#### Records for processing
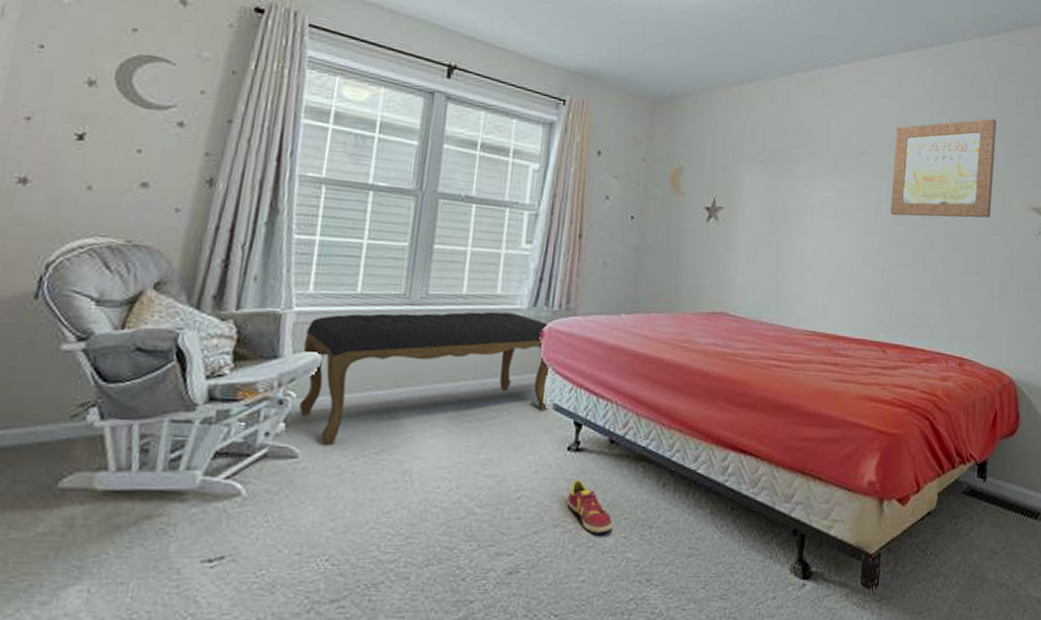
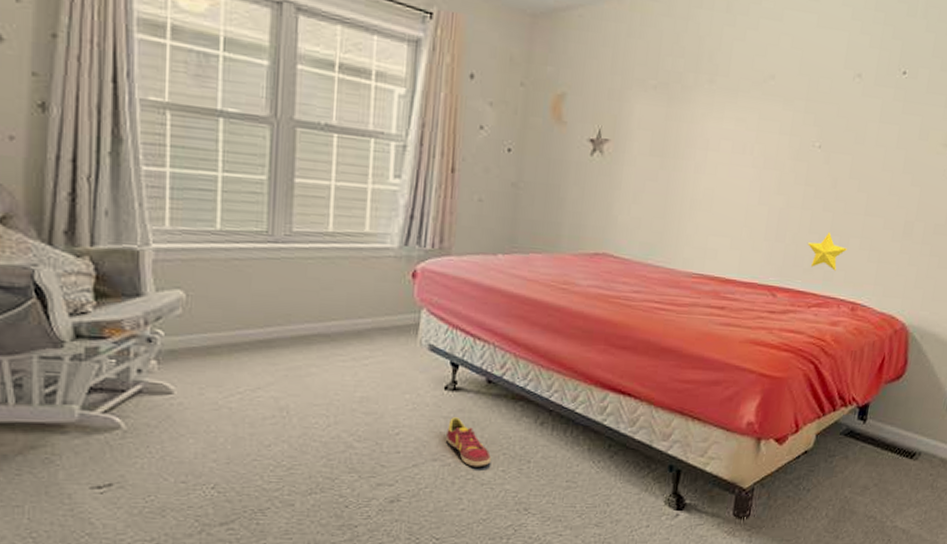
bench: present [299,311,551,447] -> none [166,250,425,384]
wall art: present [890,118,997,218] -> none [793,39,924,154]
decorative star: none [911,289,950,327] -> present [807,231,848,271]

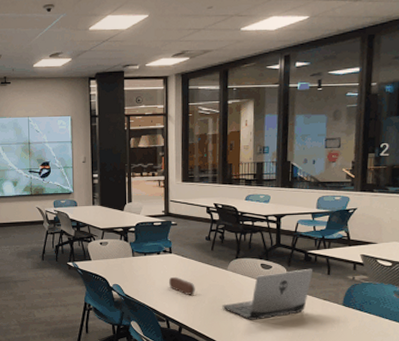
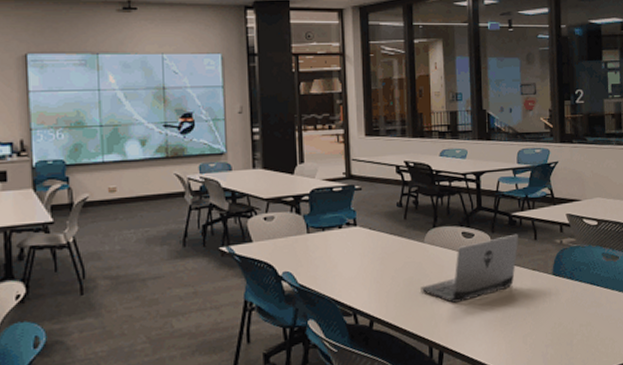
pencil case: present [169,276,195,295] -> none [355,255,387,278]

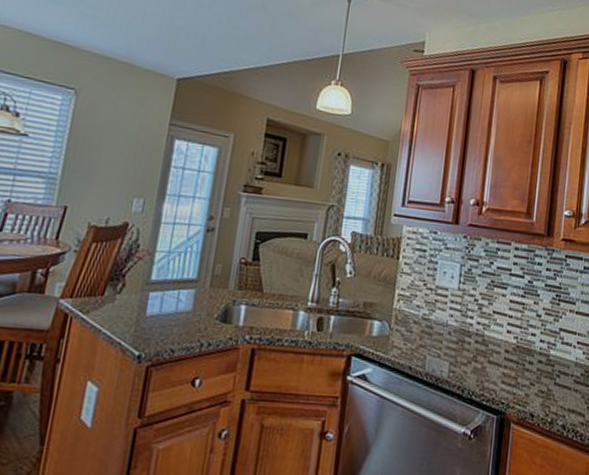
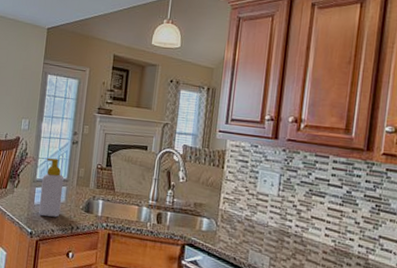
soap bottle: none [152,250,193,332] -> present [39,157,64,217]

#### What to do
All entries above, minus the pictures, should be repeated exactly.

#### Response area
bench: present [299,311,551,447] -> none [166,250,425,384]
wall art: present [890,118,997,218] -> none [793,39,924,154]
decorative star: none [911,289,950,327] -> present [807,231,848,271]

pencil case: present [169,276,195,295] -> none [355,255,387,278]

soap bottle: none [152,250,193,332] -> present [39,157,64,217]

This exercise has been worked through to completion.